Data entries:
..........

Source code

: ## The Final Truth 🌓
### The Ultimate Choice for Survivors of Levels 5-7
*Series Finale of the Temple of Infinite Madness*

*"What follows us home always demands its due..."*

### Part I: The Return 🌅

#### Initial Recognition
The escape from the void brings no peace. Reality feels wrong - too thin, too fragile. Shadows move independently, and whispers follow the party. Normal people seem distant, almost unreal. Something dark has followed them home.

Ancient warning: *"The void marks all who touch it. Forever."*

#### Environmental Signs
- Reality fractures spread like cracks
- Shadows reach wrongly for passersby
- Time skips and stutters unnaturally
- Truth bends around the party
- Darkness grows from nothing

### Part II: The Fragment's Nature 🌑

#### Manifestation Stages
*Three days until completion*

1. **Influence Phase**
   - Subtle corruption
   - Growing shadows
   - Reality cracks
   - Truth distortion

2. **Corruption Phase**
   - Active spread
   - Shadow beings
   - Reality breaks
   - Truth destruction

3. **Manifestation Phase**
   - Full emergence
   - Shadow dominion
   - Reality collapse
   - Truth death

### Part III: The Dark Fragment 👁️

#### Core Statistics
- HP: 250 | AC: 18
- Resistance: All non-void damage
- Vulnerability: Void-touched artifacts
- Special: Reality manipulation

..........

WHAT IS NEEDED
Give back every entry exactly, with nothing left out.

ANSWER SECTION
Source code

: ## The Final Truth 🌓
### The Ultimate Choice for Survivors of Levels 5-7
*Series Finale of the Temple of Infinite Madness*

*"What follows us home always demands its due..."*

### Part I: The Return 🌅

#### Initial Recognition
The escape from the void brings no peace. Reality feels wrong - too thin, too fragile. Shadows move independently, and whispers follow the party. Normal people seem distant, almost unreal. Something dark has followed them home.

Ancient warning: *"The void marks all who touch it. Forever."*

#### Environmental Signs
- Reality fractures spread like cracks
- Shadows reach wrongly for passersby
- Time skips and stutters unnaturally
- Truth bends around the party
- Darkness grows from nothing

### Part II: The Fragment's Nature 🌑

#### Manifestation Stages
*Three days until completion*

1. **Influence Phase**
   - Subtle corruption
   - Growing shadows
   - Reality cracks
   - Truth distortion

2. **Corruption Phase**
   - Active spread
   - Shadow beings
   - Reality breaks
   - Truth destruction

3. **Manifestation Phase**
   - Full emergence
   - Shadow dominion
   - Reality collapse
   - Truth death

### Part III: The Dark Fragment 👁️

#### Core Statistics
- HP: 250 | AC: 18
- Resistance: All non-void damage
- Vulnerability: Void-touched artifacts
- Special: Reality manipulation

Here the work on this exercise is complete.